MUMBAI: The postponement of the 2020 edition of the Indian Premier League, forced by the coronavirus panedemic, has provided a silver lining for at least one stakeholder in world cricket’s richest annual tournament.
The Future Group, which in March 2018 had signed on as an Official Partner of the IPL for three years (2018-2020), has chosen not to continue its association. And while some media reports had speculated that the retail giant, which has been straddling high debt and is in the final stages of a sell-off to Reliance Industries Ltd, might even have been penalised for parting ways, that is not the case SportzPower has been reliably informed.
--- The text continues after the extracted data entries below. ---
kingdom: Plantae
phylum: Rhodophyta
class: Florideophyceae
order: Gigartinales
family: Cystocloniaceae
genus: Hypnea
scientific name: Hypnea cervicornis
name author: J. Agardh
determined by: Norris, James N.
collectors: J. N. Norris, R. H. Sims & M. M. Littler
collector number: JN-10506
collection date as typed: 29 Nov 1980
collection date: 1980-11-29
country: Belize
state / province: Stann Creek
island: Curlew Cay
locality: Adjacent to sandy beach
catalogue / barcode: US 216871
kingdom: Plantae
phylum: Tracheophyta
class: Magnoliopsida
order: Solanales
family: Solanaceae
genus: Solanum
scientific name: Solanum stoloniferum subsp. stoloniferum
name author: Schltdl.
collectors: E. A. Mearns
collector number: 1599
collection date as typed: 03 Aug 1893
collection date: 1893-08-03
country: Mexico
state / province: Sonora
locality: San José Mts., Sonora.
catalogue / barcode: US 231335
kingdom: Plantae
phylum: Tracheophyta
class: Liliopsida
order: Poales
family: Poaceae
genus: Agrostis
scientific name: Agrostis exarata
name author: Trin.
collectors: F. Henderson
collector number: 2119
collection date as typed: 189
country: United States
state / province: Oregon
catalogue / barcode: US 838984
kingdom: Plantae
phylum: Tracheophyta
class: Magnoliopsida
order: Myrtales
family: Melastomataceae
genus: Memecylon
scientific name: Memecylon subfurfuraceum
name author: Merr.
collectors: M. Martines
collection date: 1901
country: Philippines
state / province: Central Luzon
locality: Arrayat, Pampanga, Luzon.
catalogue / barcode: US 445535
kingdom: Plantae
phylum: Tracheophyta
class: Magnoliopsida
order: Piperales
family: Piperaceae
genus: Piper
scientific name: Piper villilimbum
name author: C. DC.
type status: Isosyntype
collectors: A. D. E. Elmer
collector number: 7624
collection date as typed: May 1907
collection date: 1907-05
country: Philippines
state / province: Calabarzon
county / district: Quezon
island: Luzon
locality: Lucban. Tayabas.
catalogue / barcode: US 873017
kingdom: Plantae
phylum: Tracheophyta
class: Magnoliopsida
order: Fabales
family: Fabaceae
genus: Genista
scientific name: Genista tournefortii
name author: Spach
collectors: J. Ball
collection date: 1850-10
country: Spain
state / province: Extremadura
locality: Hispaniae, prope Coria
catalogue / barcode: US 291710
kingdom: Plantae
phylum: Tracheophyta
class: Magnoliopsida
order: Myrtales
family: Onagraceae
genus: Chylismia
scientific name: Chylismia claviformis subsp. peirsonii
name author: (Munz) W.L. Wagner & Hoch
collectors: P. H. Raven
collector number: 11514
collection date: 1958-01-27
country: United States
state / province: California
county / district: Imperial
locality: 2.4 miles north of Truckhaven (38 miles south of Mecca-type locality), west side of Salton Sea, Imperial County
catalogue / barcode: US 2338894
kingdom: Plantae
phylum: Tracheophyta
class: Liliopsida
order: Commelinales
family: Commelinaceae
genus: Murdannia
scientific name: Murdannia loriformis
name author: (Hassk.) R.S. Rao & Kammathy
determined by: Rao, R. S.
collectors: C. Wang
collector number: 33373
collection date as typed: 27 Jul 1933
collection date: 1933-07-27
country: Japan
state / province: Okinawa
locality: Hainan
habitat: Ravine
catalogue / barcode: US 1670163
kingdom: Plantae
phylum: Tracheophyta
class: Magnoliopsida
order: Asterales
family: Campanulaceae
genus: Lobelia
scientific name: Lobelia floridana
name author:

Why? Because the three-year sponsor agreement that the Future Group signed with the IPL in 2018 officially came to an end on July 31. IF the IPL had played out on schedule in its original April-May window, THEN there would have been a penalty that the BCCI could have cashed in on. Now not so, sources in the know of things have told SportzPower.
The exit of Future Group, following on from the forced exit of Vivo meant that the hurried tender, which was won by Dream11 with a bid of Rs2.22 billion, yielded an almost 50% drop in value to the Indian cricket board. It bears noting that the Chinese smartphone brand had been paying Rs 4.4 billion per annum (and will therefore likely not be regretting losing out on).
The Future Group, which operates in Indian fashion and retail sectors, had first become the Official Partner of the IPL in 2017.